VCgate

What do business investors look for when they decide to fund a company?

A detailed business plan. It should include and specify the type of business, its location, structure, and target customers. Some specialists say a good business plan is a key factor to getting the necessary capital, others contradict this theory, saying that referrals are actually the most important. However, a poor business plan with no executive summary will surely end up in the dust bin.

Business background. Besides checking your business experience, investors will also want to see your background in the industry you’re going to deal in and your management team. Make sure you are surrounded by specialists who have at least a lot of knowledge in their field, although experience is preferred as well.

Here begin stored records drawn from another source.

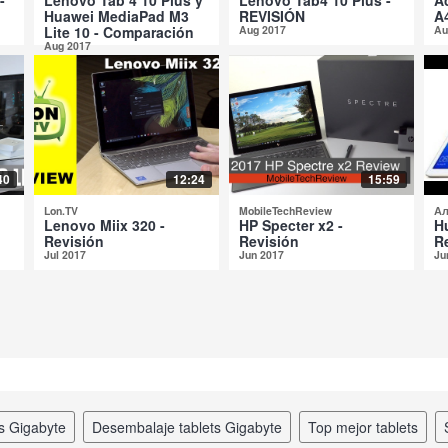
Huawei MediaPad M3
REVISIÓN
A
Lite 10 - Comparación
Aug 2017
Au
Aug 2017
40
12:24
15:59
Lon.TV
MobileTechReview
Ал
Lenovo Miix 320 -
HP Specter x2 -
H
Revisión
Revisión
R
Jul 2017
Jun 2017
Ju
ts Gigabyte
desembalaje tablets Gigabyte
top mejor tablets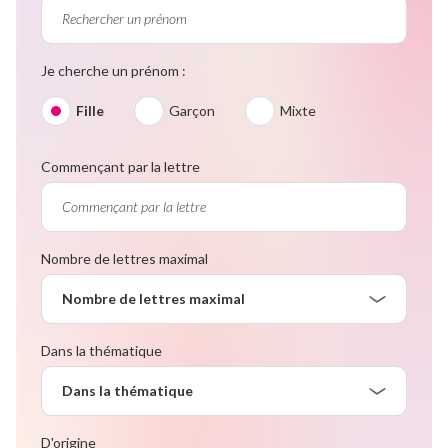
Je cherche un prénom :
Fille
Garçon
Mixte
Commençant par la lettre
Nombre de lettres maximal
Nombre de lettres maximal
Dans la thématique
Dans la thématique
D'origine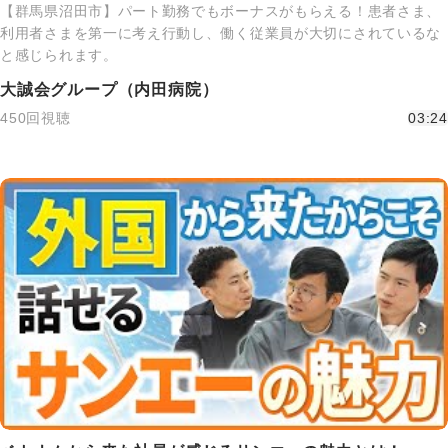
【群馬県沼田市】パート勤務でもボーナスがもらえる！患者さま、
利用者さまを第一に考え行動し、働く従業員が大切にされているな
と感じられます。
大誠会グループ（内田病院）
450回視聴
03:24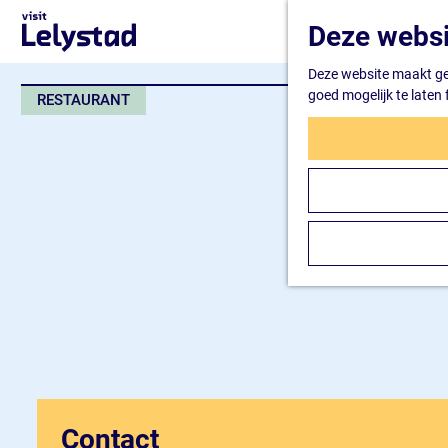
G
Deze websi
a
n
Deze website maakt geb
a
goed mogelijk te laten
RESTAURANT
a
r
d
e
h
o
m
e
p
a
g
e
Contact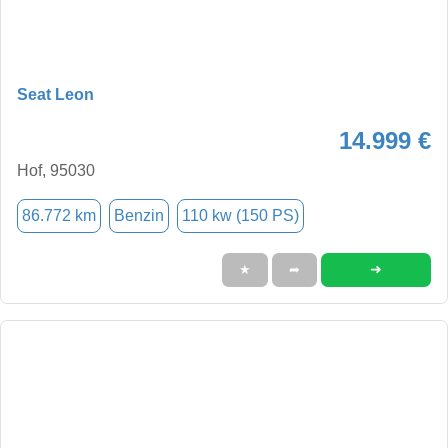
Seat Leon
14.999 €
Hof, 95030
86.772 km
Benzin
110 kw (150 PS)
➜
★
➦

Research on competition. Entrepreneurs should know who the competitors are, what their marketing strategy is, and this will be an important analytical section of their business plan. Questions about your strategy and ability to distinguish from other similar companies will arise. Be prepared to answer them realistically.

Financial projections. As investors seek a return on their investment, they will expect you to present realistic financial projections as well as an exit strategy. They need to see how much money you need, what for and when (following rounds of investment).

Transparency. It has an important role in establishing a balanced relationship with investors. They will be able to provide you more that the capital you need to develop your company. They have the necessary business experience, as most of them started as entrepreneurs before deciding to become investors, therefore they will also bring expertise and advice.

The most important ingredient for a successful business is the belief in your ideas and in the benefits they bring to your future customers.